▶ _WORK TASK_:
Filter the records below, keeping only lines with the string "Yves".

§

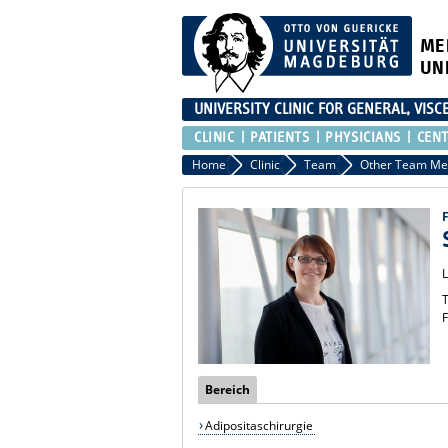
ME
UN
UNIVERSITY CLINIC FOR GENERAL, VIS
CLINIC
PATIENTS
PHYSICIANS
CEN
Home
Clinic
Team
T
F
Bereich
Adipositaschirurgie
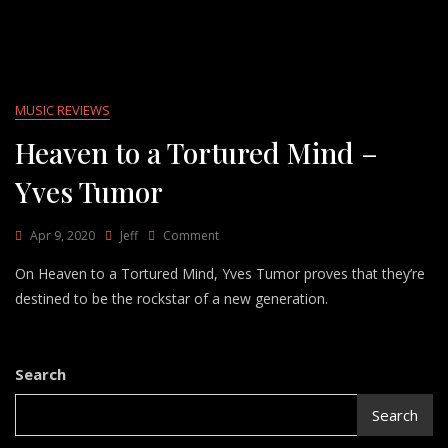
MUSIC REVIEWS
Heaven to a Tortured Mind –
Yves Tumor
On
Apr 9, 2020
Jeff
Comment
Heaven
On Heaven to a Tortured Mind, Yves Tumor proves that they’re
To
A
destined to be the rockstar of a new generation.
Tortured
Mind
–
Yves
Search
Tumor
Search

§

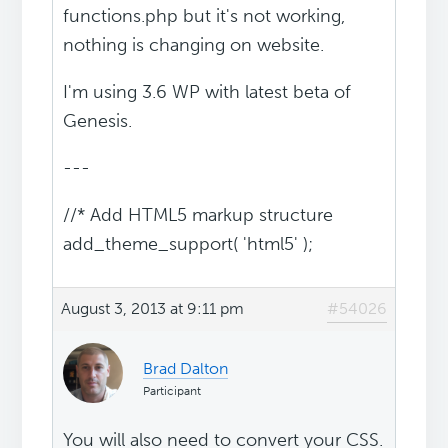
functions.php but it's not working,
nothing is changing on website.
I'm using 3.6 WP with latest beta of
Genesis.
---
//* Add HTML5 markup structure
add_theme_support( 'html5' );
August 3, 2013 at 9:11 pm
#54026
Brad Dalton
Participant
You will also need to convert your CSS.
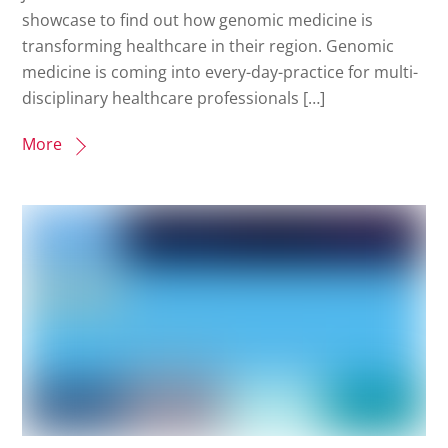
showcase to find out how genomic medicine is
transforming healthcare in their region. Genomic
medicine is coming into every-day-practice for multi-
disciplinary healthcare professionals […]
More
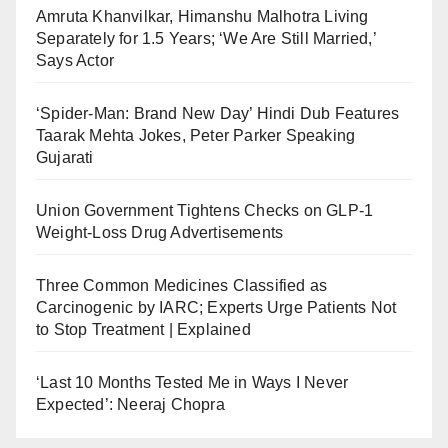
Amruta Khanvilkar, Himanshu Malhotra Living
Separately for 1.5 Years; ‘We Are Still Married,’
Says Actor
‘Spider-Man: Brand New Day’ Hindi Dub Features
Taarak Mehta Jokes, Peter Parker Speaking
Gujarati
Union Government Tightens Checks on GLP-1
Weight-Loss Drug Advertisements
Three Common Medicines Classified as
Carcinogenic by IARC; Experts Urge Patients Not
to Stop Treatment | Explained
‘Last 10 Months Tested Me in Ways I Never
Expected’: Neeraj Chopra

§

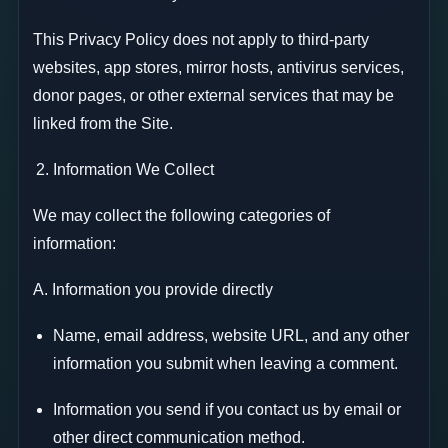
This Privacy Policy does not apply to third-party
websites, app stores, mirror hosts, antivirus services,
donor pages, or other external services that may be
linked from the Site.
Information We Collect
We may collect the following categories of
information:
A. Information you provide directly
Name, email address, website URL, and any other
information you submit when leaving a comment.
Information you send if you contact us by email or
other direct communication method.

§

▶ _OUTPUT FOR THIS EXERCISE_:
Yves Tumor
On Heaven to a Tortured Mind, Yves Tumor proves that they’re
Yves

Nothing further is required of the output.